What to produce: Each line from the one holding "01814 Bad Schandau OT Schmilka" to the last line below must be written out exactly, with no other output.

[Transcribed page contents]
-*-*-
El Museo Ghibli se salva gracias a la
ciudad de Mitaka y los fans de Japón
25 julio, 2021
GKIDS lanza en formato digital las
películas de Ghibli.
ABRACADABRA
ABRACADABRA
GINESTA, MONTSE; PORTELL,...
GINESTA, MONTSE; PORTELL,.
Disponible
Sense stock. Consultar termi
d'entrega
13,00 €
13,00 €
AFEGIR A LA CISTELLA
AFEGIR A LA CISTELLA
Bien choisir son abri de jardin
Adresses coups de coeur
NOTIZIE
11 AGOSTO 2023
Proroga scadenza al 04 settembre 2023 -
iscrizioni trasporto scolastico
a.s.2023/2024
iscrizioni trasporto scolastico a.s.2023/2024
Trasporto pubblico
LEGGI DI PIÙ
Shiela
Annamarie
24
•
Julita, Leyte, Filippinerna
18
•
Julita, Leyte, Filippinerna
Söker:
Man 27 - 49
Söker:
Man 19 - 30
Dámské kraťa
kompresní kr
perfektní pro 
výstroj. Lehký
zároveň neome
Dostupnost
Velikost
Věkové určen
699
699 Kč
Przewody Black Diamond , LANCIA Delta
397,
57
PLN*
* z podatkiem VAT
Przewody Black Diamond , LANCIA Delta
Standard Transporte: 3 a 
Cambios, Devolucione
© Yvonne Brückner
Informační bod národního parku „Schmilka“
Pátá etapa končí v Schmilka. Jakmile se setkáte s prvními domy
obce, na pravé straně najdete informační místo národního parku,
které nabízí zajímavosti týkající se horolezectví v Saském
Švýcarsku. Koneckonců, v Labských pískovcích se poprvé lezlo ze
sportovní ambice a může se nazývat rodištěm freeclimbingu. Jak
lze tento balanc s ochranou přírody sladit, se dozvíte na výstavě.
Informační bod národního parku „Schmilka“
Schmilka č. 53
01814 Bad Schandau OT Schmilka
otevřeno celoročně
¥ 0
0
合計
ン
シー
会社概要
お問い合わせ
-*-*-
Finished exercise:
01814 Bad Schandau OT Schmilka
otevřeno celoročně
¥ 0
0
合計
ン
シー
会社概要
お問い合わせ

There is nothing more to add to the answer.